Aunque su expresión se demudó, Águila miró a Samiq y añadió:
—Sólo pido que esta noche nos des refugio y comida.
Samiq se convenció de que el hombre y su esposa decían la verdad. ¿Por qué un hombre que había trocado un rorro no pedía nada a cambio de la devolución de una esposa?
—Tendréis aceite, carne y pellejos de foca peluda —replicó Samiq—. Tendréis cuchillos, cestas y esteras para el suelo. Cada vez que arribéis a la playa de los mercaderes, tendréis un sitio donde quedaros, no sólo vosotros, sino quienes os acompañen. Al devolvernos a Kiin os habéis convertido en nuestros hermanos. Si me aceptáis como hermano…
El ugyuun y su esposa sonrieron.
—Somos hermanos —confirmó Águila, se llevó el cuenco a los labios y apuró el caldo.
Mientras charlaban, reían, se apiñaban con el resto de los aldeanos que llenaban el ulaq e incluso a pesar del dolor por la pérdida de Shuku, Samiq no dejó de pensar un solo instante en Kiin y su nombre resonó como un cántico en sus pensamientos: Kiin en sus brazos, Kiin en su espacio para dormir.
Samiq reparó en las huellas de la enfermedad de Kiin: los brazos delgados, el rostro tenso y el pelo opaco. Las cicatrices de la caída en el acantilado de las aves eran de color rosa vivo y las uñas que se había arrancado todavía no habían crecido. Deseaba abrazarla y transmitirle sus fuerzas, pero de momento sólo podía seguir reunido con todos los presentes, aparentar que los escuchaba y tratar de responder a sus preguntas.
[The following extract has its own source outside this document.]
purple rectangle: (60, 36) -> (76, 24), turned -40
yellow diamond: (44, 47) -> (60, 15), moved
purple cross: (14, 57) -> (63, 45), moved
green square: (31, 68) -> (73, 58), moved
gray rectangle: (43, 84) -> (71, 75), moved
—¿Eres feliz? —preguntó Chagak, su madre, que tenía las manos ocupadas con cuencos de pescado disecado y ahumado y de erizos abiertos y con las púas quitadas.
—Estoy cansado —replicó Samiq y sonrió para suavizar su respuesta.
Chagak volvía a tomar la palabra, pero uno de los hombres pidió comida y tuvo que alejarse.
Kayugh habló con voz sonora para hacerse oír en medio del griterío:
—Águila y Pequeña Planta se hospedarán en mi ulaq. Deseo rendirles este honor porque me han devuelto a mi hija. También quiero que vengáis todos. Tengo alimentos en abundancia.
Kayugh abandonó el ulaq de Samiq en compañía de los ugyuun. Chagak los siguió. En poco tiempo todos salieron, incluida Tres Peces.
Samiq se ocupó de recoger cuencos y acomodó las esteras del suelo. Cuando alzó la cabeza descubrió que Kiin lo observaba y sonreía como una madre ante las andanzas de su hijo. Se abrazaron en un abrir y cerrar de ojos. Los cálidos senos de Kiin, pletóricos de leche, acariciaron su torso. Samiq hundió la mano izquierda bajo el calor de la larga cabellera de Kiin y la deslizó por la curva de la espalda hasta llegar a la nuca.
—Mi mano derecha… —murmuró y le mostró los dedos desfigurados.
—No me preocupa —aseguró Kiin y apretó el vientre contra la parte de hombre de Samiq.
Kiin rio quedamente. Samiq la cogió en brazos y la llevó a su espacio para dormir.